- Born: February 6, 1842 Isle of Man
- Died: December 30, 1916 (aged 74)
- Buried: Leavenworth National Cemetery, Leavenworth, Kansas
- Allegiance: United States of America
- Branch: United States Army
- Rank: Sergeant
- Unit: Company G, 41st Ohio Volunteer Infantry Regiment
- Conflicts: Battle of Nashville American Civil War
- Awards: Medal of Honor

= William Garrett (Medal of Honor) =

American soldier (1842–1916)

William Garrett (February 6, 1842 – December 30, 1916) was a Manx-born American soldier who fought in the American Civil War.
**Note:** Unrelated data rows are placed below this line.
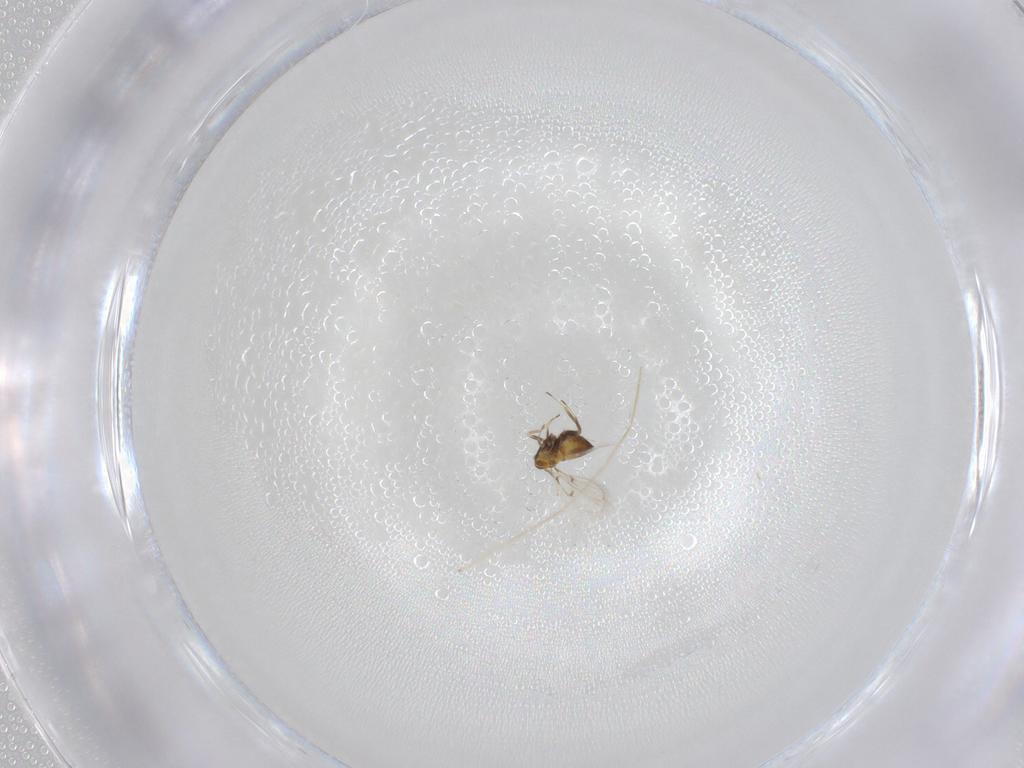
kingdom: Animalia
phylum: Arthropoda
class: Insecta
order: Hymenoptera
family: Trichogrammatidae
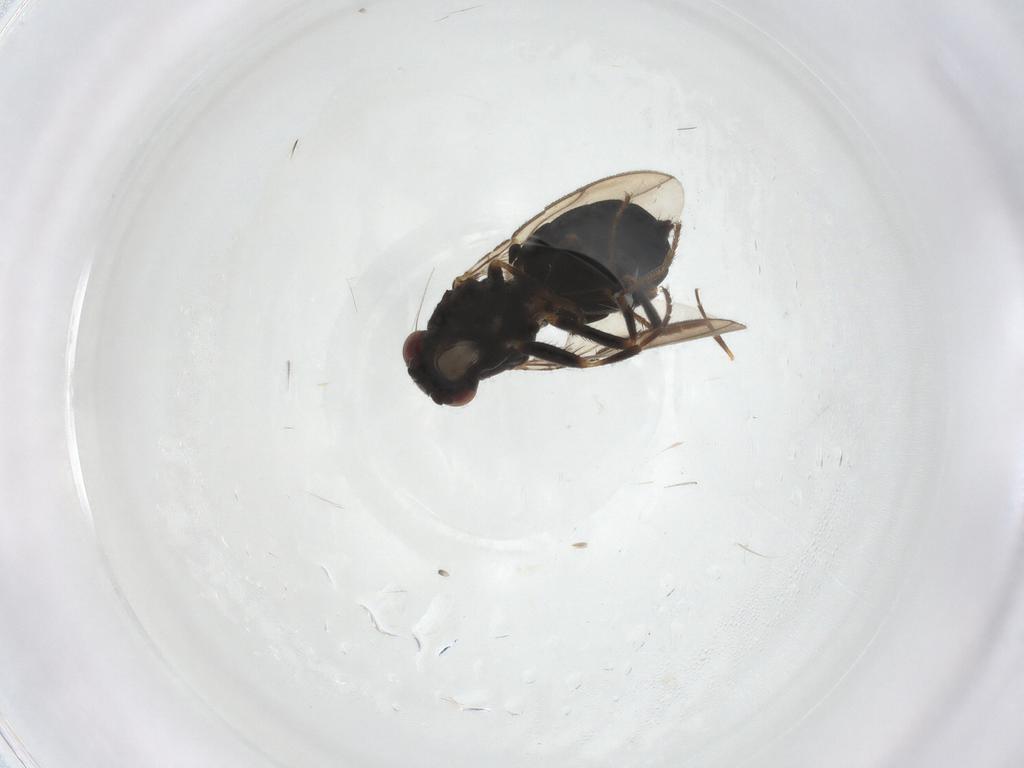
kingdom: Animalia
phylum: Arthropoda
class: Insecta
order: Diptera
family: Sphaeroceridae
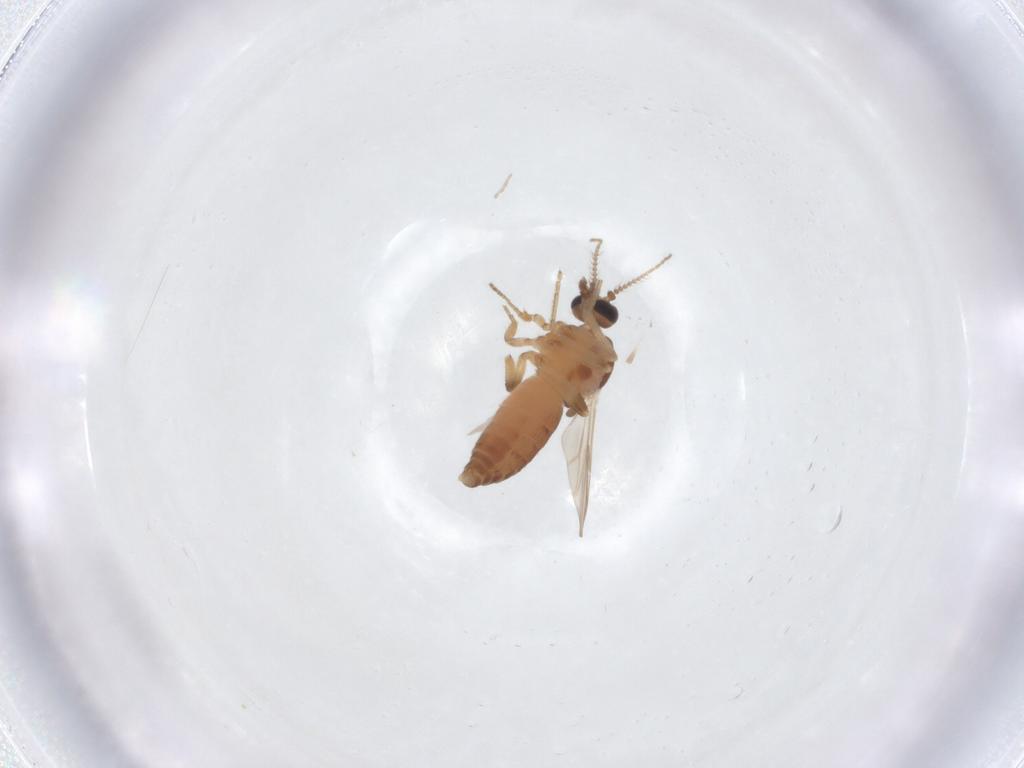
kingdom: Animalia
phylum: Arthropoda
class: Insecta
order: Diptera
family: Ceratopogonidae
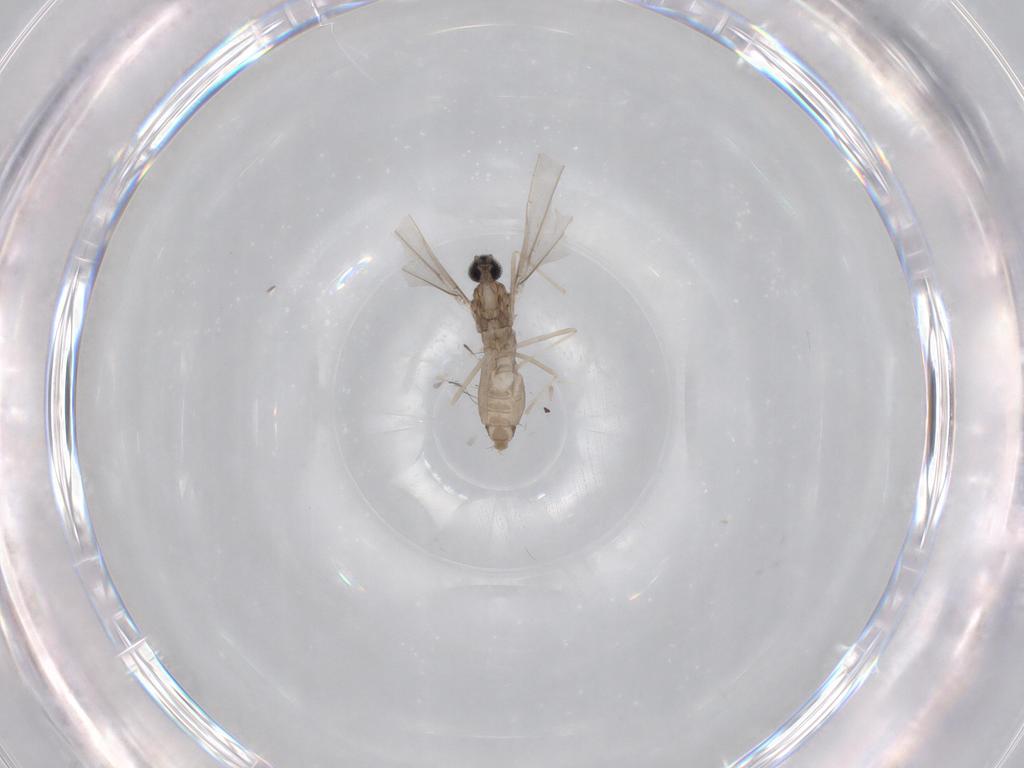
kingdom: Animalia
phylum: Arthropoda
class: Insecta
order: Diptera
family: Cecidomyiidae
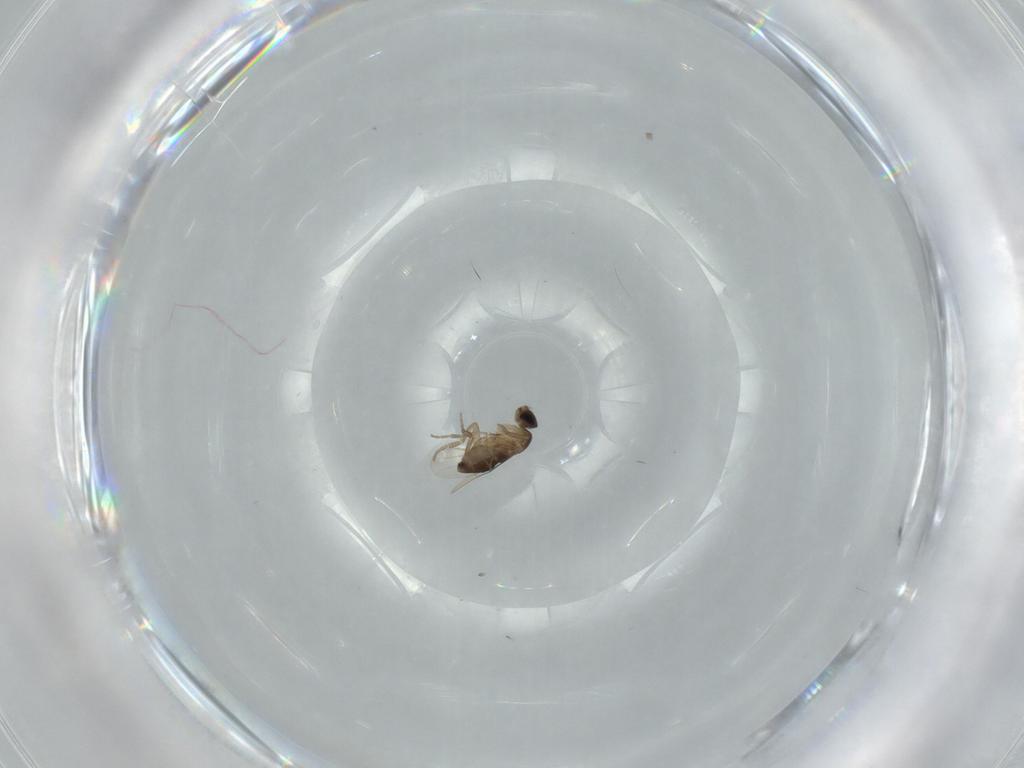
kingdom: Animalia
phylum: Arthropoda
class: Insecta
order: Diptera
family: Phoridae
Garrett received his country's highest award for bravery during combat, the Medal of Honor. Garrett's medal was won for his actions in the Battle of Nashville in Nashville, Tennessee, on December 16, 1864. He was honored with the award on February 24, 1865.

Garrett was born on the Isle of Man, entered service in Chardon, Ohio, and was buried in Leavenworth National Cemetery.

==Medal of Honor citation==

The President of the United States of America, in the name of Congress, takes pleasure in presenting the Medal of Honor to Sergeant William Garrett, United States Army, for extraordinary heroism on 16 December 1864, while serving with Company G, 41st Ohio Infantry, in action at Nashville, Tennessee. With several companions Sergeant Garrett dashed forward, the first to enter the enemy's works, taking possession of four pieces of artillery and captured the flag of the 13th Mississippi Infantry (Confederate States of America).